The current is increasing at a rate of 0.32 ampere per second.

Explanation:

The voltage of the resistor is modelled after Ohm's Law, which states that voltage is directly proportional to current:

[tex]V = i\cdot R[/tex] (1)

Where:

[tex]V[/tex] - Voltage, measured in volts.

[tex]i[/tex] - Current, measured in amperes.

[tex]R[/tex] - Resistance, measured in ohms.

An expression for the rate of change in voltage is found by Differential Calculus:

[tex]\frac{dV}{dt} = \frac{di}{dt}\cdot R +i\cdot \frac{dR}{dt}[/tex]

[tex]\frac{dV}{dt} = \frac{di}{dt}\cdot R + \frac{V}{R}\cdot \frac{dR}{dt}[/tex] (2)

Where:

[tex]\frac{dV}{dt}[/tex] - Rate of change in voltage, measured in volts per second.

[tex]\frac{di}{dt}[/tex] - Rate of change in current, measured in amperes per second.

[tex]\frac{dR}{dt}[/tex] - Rate of change in resistance, measured in ohms per second.

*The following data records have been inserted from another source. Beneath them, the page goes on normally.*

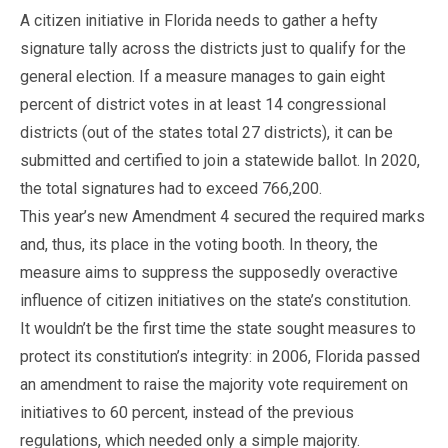
A citizen initiative in Florida needs to gather a hefty
signature tally across the districts just to qualify for the
general election. If a measure manages to gain eight
percent of district votes in at least 14 congressional
districts (out of the states total 27 districts), it can be
submitted and certified to join a statewide ballot. In 2020,
the total signatures had to exceed 766,200.
This year’s new Amendment 4 secured the required marks
and, thus, its place in the voting booth. In theory, the
measure aims to suppress the supposedly overactive
influence of citizen initiatives on the state’s constitution.
It wouldn’t be the first time the state sought measures to
protect its constitution’s integrity: in 2006, Florida passed
an amendment to raise the majority vote requirement on
initiatives to 60 percent, instead of the previous
regulations, which needed only a simple majority.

If we know that [tex]\frac{dV}{dt} = 0\,\frac{V}{s}[/tex], [tex]R = 5\,\Omega[/tex], [tex]V = 40\,\Omega[/tex] and [tex]\frac{dR}{dt} = -0.2\,\frac{\Omega}{s}[/tex], then the rate of change in current is:

[tex]5\cdot \frac{di}{dt}-1.6 = 0[/tex] (3)

[tex]\frac{di}{dt} = 0.32\,\frac{A}{s}[/tex]

The current is increasing at a rate of 0.32 ampere per second.